== Segment start ==

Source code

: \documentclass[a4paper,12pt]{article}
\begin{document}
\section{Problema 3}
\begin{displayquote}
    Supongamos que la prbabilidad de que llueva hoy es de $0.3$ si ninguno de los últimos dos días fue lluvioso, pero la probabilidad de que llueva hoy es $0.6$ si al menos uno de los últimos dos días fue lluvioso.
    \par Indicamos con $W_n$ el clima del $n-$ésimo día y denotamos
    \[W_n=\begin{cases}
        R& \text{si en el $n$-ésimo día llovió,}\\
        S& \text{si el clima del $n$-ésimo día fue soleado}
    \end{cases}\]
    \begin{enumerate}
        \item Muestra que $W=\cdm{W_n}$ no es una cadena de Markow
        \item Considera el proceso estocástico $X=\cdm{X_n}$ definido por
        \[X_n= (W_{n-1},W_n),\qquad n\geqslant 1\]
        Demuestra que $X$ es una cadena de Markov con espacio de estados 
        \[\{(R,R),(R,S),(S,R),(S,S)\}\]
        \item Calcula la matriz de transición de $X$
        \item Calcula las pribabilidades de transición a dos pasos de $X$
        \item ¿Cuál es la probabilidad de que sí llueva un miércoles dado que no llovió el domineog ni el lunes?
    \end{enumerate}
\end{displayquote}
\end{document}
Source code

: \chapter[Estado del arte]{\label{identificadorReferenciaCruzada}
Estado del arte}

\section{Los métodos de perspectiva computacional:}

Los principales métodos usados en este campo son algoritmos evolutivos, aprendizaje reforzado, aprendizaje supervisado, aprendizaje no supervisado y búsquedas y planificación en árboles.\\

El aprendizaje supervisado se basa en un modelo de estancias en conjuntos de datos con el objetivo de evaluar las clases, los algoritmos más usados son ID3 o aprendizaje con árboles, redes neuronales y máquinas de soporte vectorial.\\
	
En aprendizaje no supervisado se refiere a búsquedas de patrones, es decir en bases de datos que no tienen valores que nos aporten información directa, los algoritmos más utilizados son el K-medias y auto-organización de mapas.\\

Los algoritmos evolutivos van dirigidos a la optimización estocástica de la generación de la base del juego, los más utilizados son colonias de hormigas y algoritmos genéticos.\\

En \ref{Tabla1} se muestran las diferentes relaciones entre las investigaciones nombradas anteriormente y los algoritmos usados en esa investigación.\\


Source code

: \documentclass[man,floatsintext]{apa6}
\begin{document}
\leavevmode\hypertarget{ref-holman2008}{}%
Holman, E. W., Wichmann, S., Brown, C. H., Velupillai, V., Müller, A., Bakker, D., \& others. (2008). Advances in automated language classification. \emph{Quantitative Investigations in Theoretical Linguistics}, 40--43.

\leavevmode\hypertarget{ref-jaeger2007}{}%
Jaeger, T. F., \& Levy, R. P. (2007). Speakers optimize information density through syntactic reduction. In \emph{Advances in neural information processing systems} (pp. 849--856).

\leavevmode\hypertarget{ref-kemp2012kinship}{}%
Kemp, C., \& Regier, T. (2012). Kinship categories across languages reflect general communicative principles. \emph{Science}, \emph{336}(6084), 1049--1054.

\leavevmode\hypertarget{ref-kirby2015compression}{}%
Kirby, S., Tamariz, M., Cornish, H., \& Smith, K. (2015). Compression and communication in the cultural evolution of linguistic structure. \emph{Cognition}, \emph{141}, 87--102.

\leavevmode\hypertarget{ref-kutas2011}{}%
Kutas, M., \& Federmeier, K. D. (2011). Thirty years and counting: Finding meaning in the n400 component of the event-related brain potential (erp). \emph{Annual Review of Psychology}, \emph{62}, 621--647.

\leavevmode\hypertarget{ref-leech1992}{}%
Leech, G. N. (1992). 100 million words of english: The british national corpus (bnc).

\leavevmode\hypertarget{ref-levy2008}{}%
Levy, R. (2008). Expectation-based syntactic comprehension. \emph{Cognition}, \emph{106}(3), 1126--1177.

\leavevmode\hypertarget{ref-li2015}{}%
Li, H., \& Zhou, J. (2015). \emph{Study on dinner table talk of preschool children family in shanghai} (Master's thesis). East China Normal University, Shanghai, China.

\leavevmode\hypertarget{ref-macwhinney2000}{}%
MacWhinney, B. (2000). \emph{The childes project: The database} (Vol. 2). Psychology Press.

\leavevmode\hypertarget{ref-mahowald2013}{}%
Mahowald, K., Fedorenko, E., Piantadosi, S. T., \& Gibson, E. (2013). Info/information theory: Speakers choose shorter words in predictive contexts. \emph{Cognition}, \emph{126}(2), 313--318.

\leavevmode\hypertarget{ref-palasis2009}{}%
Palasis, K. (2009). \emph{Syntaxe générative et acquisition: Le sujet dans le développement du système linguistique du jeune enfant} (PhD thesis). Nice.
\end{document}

== Segment end ==

■ **Exercise requirements**: The range runs from the line above containing "cadena de Markow" to the line containing "Los principales métodos", inclusive. Restate those lines word for word and no others.

■ **Response**:
        \item Muestra que $W=\cdm{W_n}$ no es una cadena de Markow
        \item Considera el proceso estocástico $X=\cdm{X_n}$ definido por
        \[X_n= (W_{n-1},W_n),\qquad n\geqslant 1\]
        Demuestra que $X$ es una cadena de Markov con espacio de estados 
        \[\{(R,R),(R,S),(S,R),(S,S)\}\]
        \item Calcula la matriz de transición de $X$
        \item Calcula las pribabilidades de transición a dos pasos de $X$
        \item ¿Cuál es la probabilidad de que sí llueva un miércoles dado que no llovió el domineog ni el lunes?
    \end{enumerate}
\end{displayquote}
\end{document}
Source code

: \chapter[Estado del arte]{\label{identificadorReferenciaCruzada}
Estado del arte}

\section{Los métodos de perspectiva computacional:}

Los principales métodos usados en este campo son algoritmos evolutivos, aprendizaje reforzado, aprendizaje supervisado, aprendizaje no supervisado y búsquedas y planificación en árboles.\\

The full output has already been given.